Dataset entries →
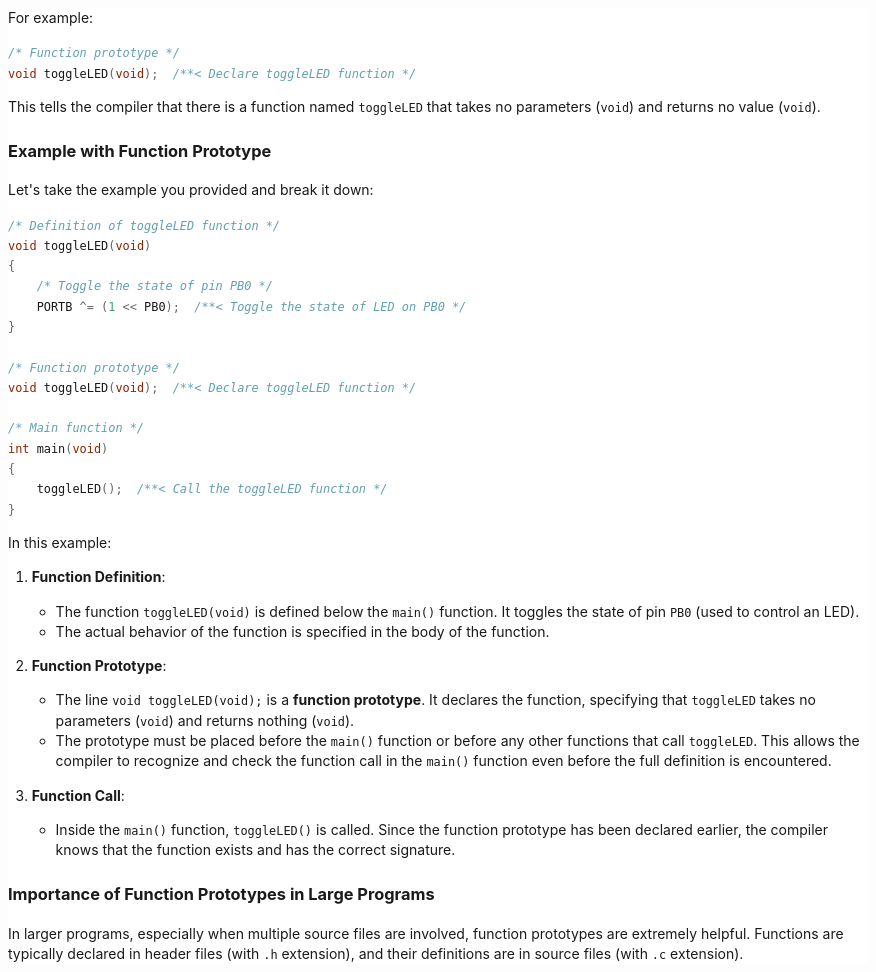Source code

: For example:

```c
/* Function prototype */
void toggleLED(void);  /**< Declare toggleLED function */
```

This tells the compiler that there is a function named `toggleLED` that takes no parameters (`void`) and returns no value (`void`).

### Example with Function Prototype

Let's take the example you provided and break it down:

```c
/* Definition of toggleLED function */
void toggleLED(void) 
{
    /* Toggle the state of pin PB0 */
    PORTB ^= (1 << PB0);  /**< Toggle the state of LED on PB0 */
}

/* Function prototype */
void toggleLED(void);  /**< Declare toggleLED function */

/* Main function */
int main(void) 
{
    toggleLED();  /**< Call the toggleLED function */
}
```

In this example:

1. **Function Definition**:
   - The function `toggleLED(void)` is defined below the `main()` function. It toggles the state of pin `PB0` (used to control an LED).
   - The actual behavior of the function is specified in the body of the function.

2. **Function Prototype**:
   - The line `void toggleLED(void);` is a **function prototype**. It declares the function, specifying that `toggleLED` takes no parameters (`void`) and returns nothing (`void`).
   - The prototype must be placed before the `main()` function or before any other functions that call `toggleLED`. This allows the compiler to recognize and check the function call in the `main()` function even before the full definition is encountered.

3. **Function Call**:
   - Inside the `main()` function, `toggleLED()` is called. Since the function prototype has been declared earlier, the compiler knows that the function exists and has the correct signature.

### Importance of Function Prototypes in Large Programs

In larger programs, especially when multiple source files are involved, function prototypes are extremely helpful. Functions are typically declared in header files (with `.h` extension), and their definitions are in source files (with `.c` extension).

WORK TO COMPLETE →
All lines above that include the word "takes" should be located and copied.

WRITTEN SOLUTION →
This tells the compiler that there is a function named `toggleLED` that takes no parameters (`void`) and returns no value (`void`).
   - The line `void toggleLED(void);` is a **function prototype**. It declares the function, specifying that `toggleLED` takes no parameters (`void`) and returns nothing (`void`).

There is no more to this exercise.